Corporations are starting to realize that even a medium-sized generative AI experiment requires the use of several hundred thousand, or even low millions, of proprietary documents to fine-tune a model. Such a document corpus will need to be preprocessed to address the issues listed above. Once this is done, the resulting corpus will need to be properly labeled. The model fine-tuning process can only start after these steps have been completed. So, even if a step such as tokenization of a large document corpus is cheap and getting cheaper, the steps before that can be very expensive depending on the size, quality, contents, and complexity of the data used.
The activity reported by our portfolio companies, our firm’s corporate advisory efforts, but also various corporations through their quarterly reports lead us to conclude that the enterprise’s AI experimentation is robust and accelerating. This is extremely encouraging.
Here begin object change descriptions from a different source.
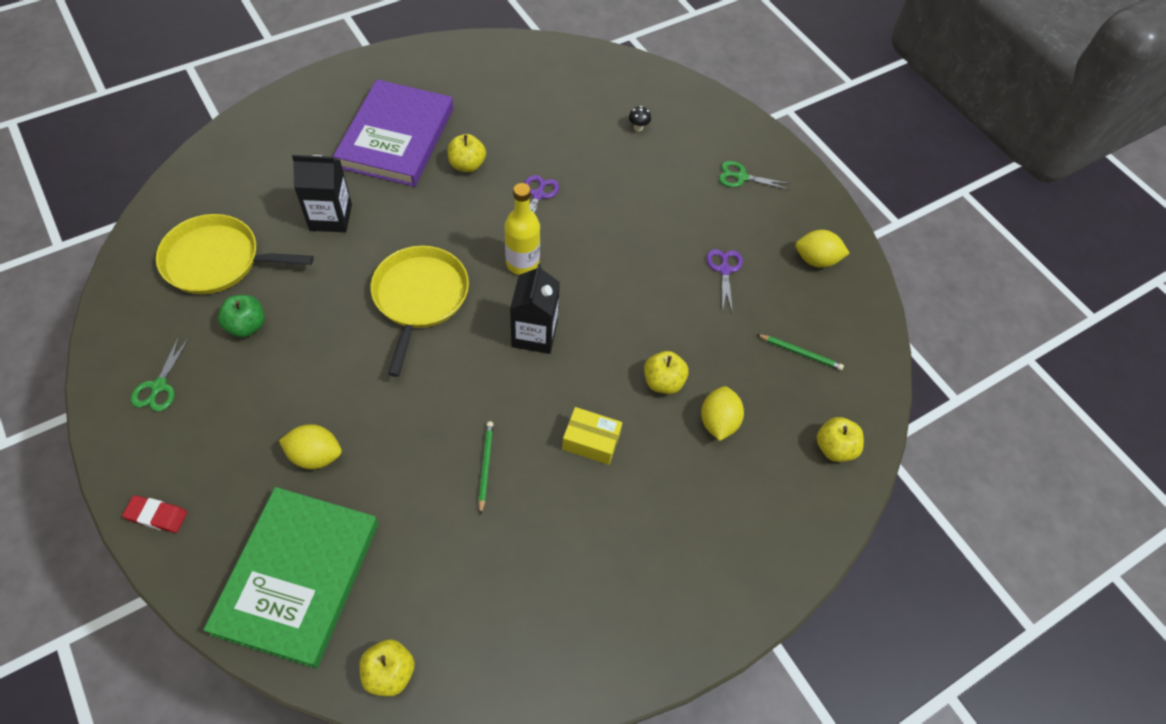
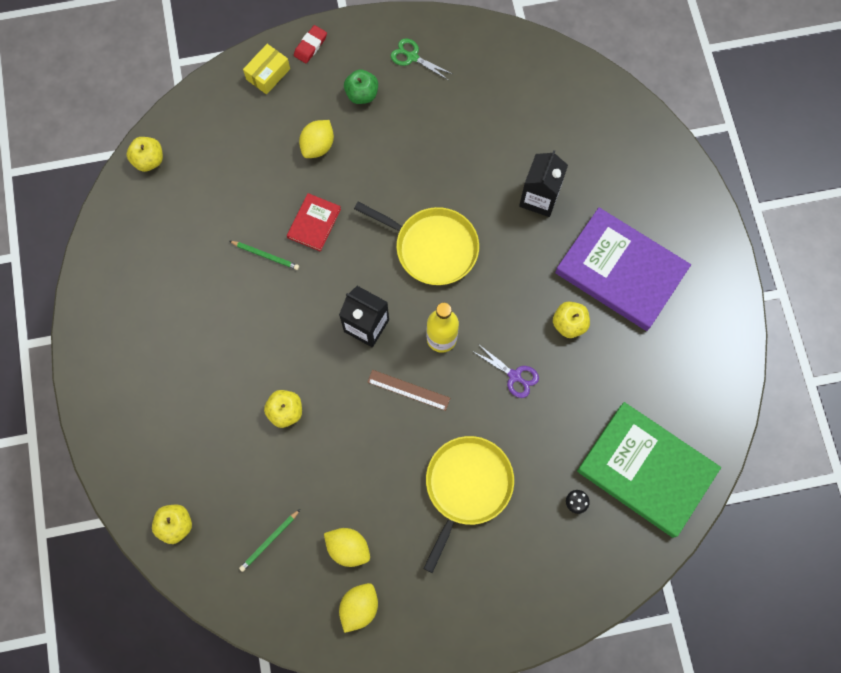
camera: 115 degrees right, 15 degrees up
(217, 260) = (518, 108): yellow pan -> yellow pan (466, 487)
(247, 326) = (446, 119): green apple -> green apple (362, 94)
(298, 577) = (233, 120): green book -> green book (646, 470)
(425, 426) = (314, 223): none -> red book
(590, 277) = (408, 390): none -> brown ruler
(591, 441) = (256, 336): yellow box -> yellow box (268, 74)
(718, 422) = (234, 441): yellow lemon -> yellow lemon (348, 548)
(724, 270) = (377, 513): purple scissors -> none
(741, 177) = (480, 581): green scissors -> none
We believe that the broad and fast personal adoption of generative AI chatbots initially to accomplish personal tasks and later to perform certain work-related tasks is driving enterprises to explore how to benefit from these technologies. The struggles enterprises encounter during this phase, which we and our portfolio companies help them address, are not surprising given how unprepared enterprises were for AI and how fast generative AI is advancing. The expectation is that enterprises will climb the technology’s learning curve, will not stop their efforts when we enter the trough of disillusionment and continue to address their data issues, allocate the appropriate budgets for successful experiments, and realize the ROI that will cause them to move forward with the broader application of generative AI on their business processes.